Acute promyelocytic leukemia (APL) is a myeloid leukemia subtype associated with a high mortality rate in newly diagnosed patients. Prompt diagnosis and proper use of all-transretinoic acid (ATRA) are needed to prevent death and improve overall prognosis. Most diagnostic tests for APL, including chromosome examination, polymerase chain reaction, and fluorescent in situ hybridization, are time-consuming. Flow cytometric immunophenotypic analysis has gained attention as an effective and rapid diagnostic tool for APL. It is well documented that CD2+, CD56+, and CD34+ APL immunophenotypes are associated with lower overall survival (OS) rate, shorter remission, decreased incidence of remission, and increased incidence of early death, respectively [1-4]. However, the relationship between these APL immunophenotypes and disease prognosis has not been fully explored.

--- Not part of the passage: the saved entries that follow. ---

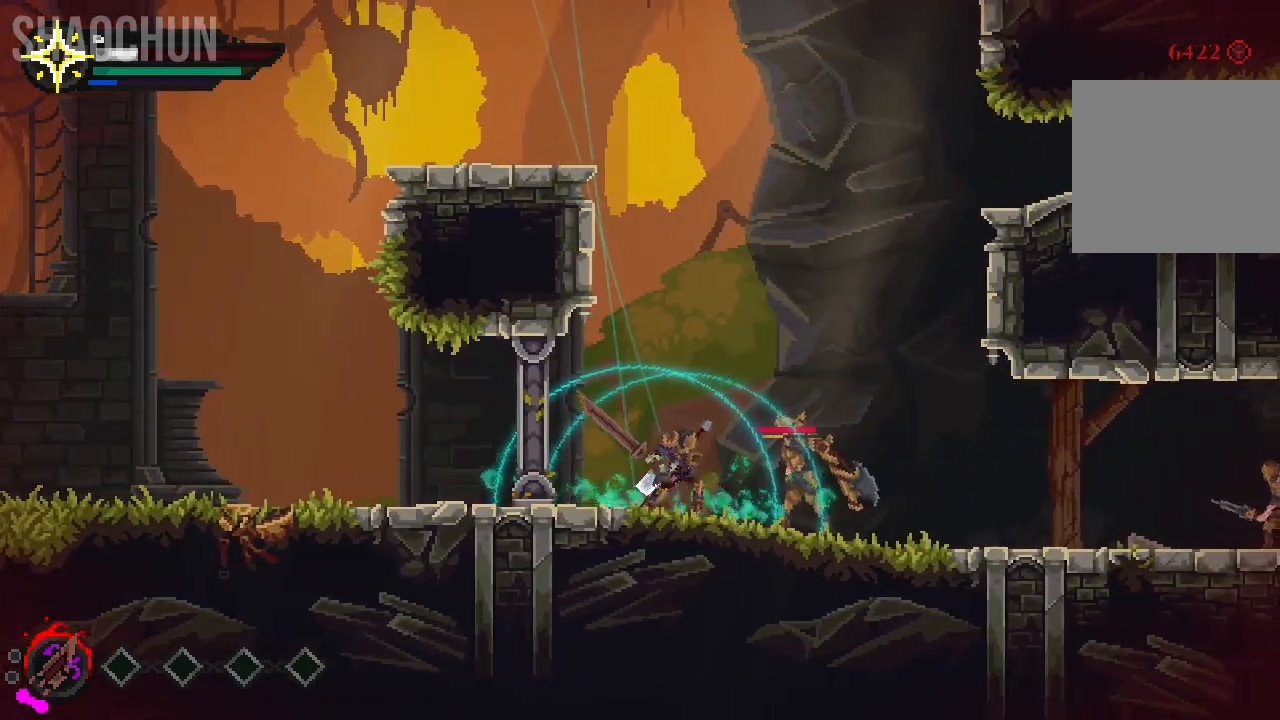
Gameplay with a controller (Xbox layout); each line is a JSON object with the inputs held at the frame after it (dt_ms = milliseconds from this image to that frame). "events" lists button and stick changes between this image and that frame as [ms after this image, input, new state], when the widget could be followed in between. Not read: L3 R3.
{"dt_ms": 1000, "buttons": ["X"], "left_stick": "left", "right_stick": "center"}
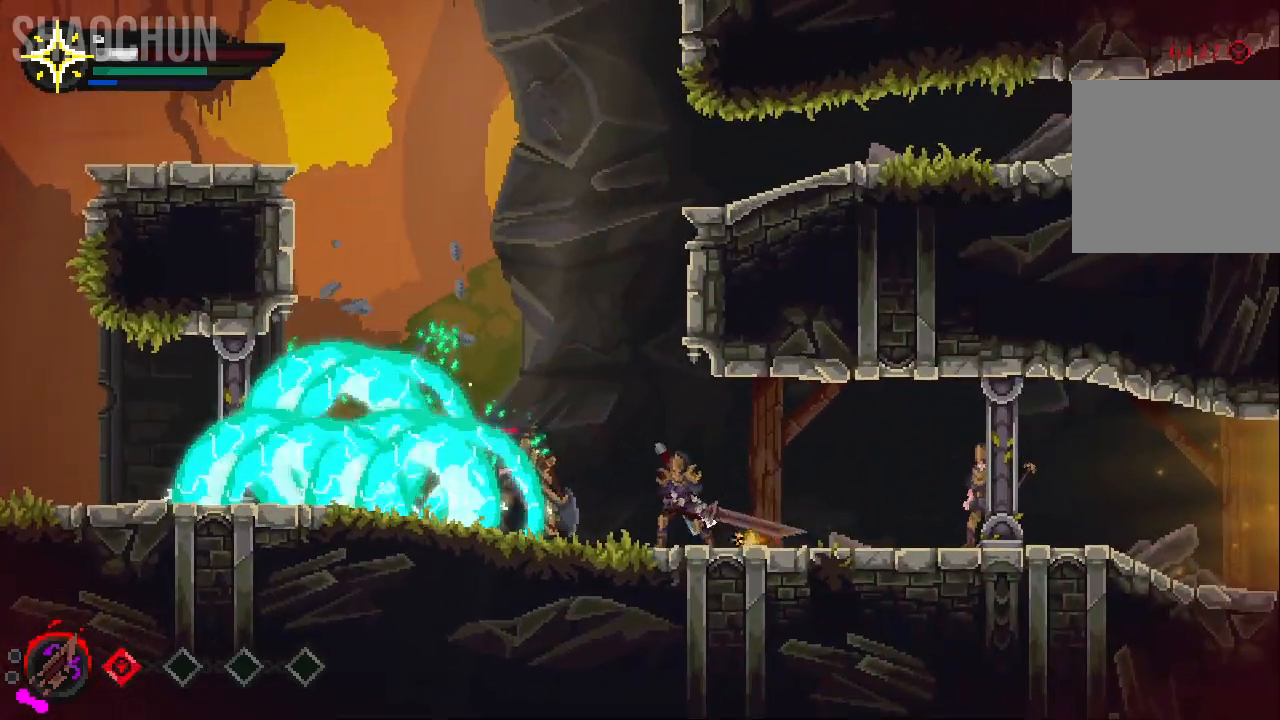
{"dt_ms": 500, "buttons": [], "left_stick": "right", "right_stick": "center", "events": [[83, "X", "up"], [433, "left_stick", "center"], [500, "left_stick", "right"]]}
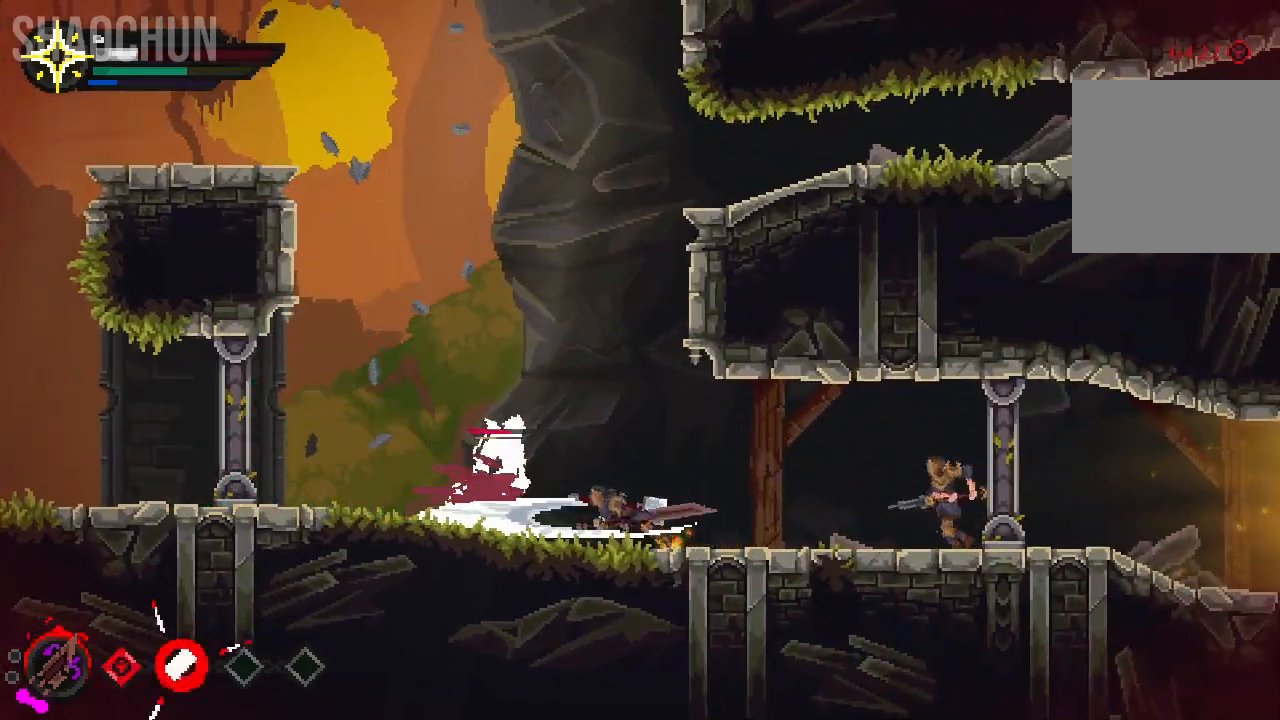
{"dt_ms": 500, "buttons": ["B"], "left_stick": "right", "right_stick": "center"}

The present study investigated the efficacy of flow cytometric analysis for detecting CD2+, CD56+, and CD34+ APL immunophenotypes and other immune markers as diagnostic tools and predictors of early death and long-term prognosis in APL.

2. Materials and Methods

2.1. Patients

A total of 132 patients with de novo APL, who were hospitalized at the Nanfang Hospital (Guangzhou, China) between January 2003 and December 2012, were retrospectively enrolled in this study. Written informed consent was obtained from all patients, and the study protocol underwent thorough review and approval process at the hospital's ethics committee. Informed consent was obtained from all patients included in the study.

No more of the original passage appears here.